_Directions:_
Take the line that contains "#### Authentication Required: No" as the first line and the final line of the records as the last; return exactly those lines and the lines between.

▼▼▼

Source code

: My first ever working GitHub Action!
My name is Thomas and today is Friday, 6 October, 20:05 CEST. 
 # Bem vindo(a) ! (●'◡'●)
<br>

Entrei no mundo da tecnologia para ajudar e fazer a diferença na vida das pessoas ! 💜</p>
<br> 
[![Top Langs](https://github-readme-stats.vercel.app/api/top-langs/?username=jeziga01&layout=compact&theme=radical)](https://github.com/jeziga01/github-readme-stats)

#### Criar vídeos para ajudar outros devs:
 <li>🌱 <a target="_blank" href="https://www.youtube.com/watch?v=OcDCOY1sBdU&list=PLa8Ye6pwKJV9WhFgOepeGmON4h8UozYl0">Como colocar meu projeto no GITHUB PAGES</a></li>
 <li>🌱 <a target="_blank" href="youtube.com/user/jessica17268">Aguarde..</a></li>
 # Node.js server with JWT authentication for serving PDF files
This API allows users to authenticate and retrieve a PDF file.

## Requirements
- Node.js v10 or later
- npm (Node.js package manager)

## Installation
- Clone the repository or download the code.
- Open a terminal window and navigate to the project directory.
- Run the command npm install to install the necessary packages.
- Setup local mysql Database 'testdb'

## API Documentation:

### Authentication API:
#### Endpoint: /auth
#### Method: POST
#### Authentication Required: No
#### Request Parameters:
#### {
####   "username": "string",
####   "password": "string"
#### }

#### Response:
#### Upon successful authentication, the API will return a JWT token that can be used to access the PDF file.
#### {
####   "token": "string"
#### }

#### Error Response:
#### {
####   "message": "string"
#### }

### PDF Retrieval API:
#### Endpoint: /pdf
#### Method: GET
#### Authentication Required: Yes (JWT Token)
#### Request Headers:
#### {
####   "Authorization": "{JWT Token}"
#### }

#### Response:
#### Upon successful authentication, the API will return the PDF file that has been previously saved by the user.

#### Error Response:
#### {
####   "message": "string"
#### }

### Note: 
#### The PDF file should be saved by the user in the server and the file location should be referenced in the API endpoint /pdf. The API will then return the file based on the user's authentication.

▲▲▲

_Exercise response:_
#### Authentication Required: No
#### Request Parameters:
#### {
####   "username": "string",
####   "password": "string"
#### }

#### Response:
#### Upon successful authentication, the API will return a JWT token that can be used to access the PDF file.
#### {
####   "token": "string"
#### }

#### Error Response:
#### {
####   "message": "string"
#### }

### PDF Retrieval API:
#### Endpoint: /pdf
#### Method: GET
#### Authentication Required: Yes (JWT Token)
#### Request Headers:
#### {
####   "Authorization": "{JWT Token}"
#### }

#### Response:
#### Upon successful authentication, the API will return the PDF file that has been previously saved by the user.

#### Error Response:
#### {
####   "message": "string"
#### }

### Note: 
#### The PDF file should be saved by the user in the server and the file location should be referenced in the API endpoint /pdf. The API will then return the file based on the user's authentication.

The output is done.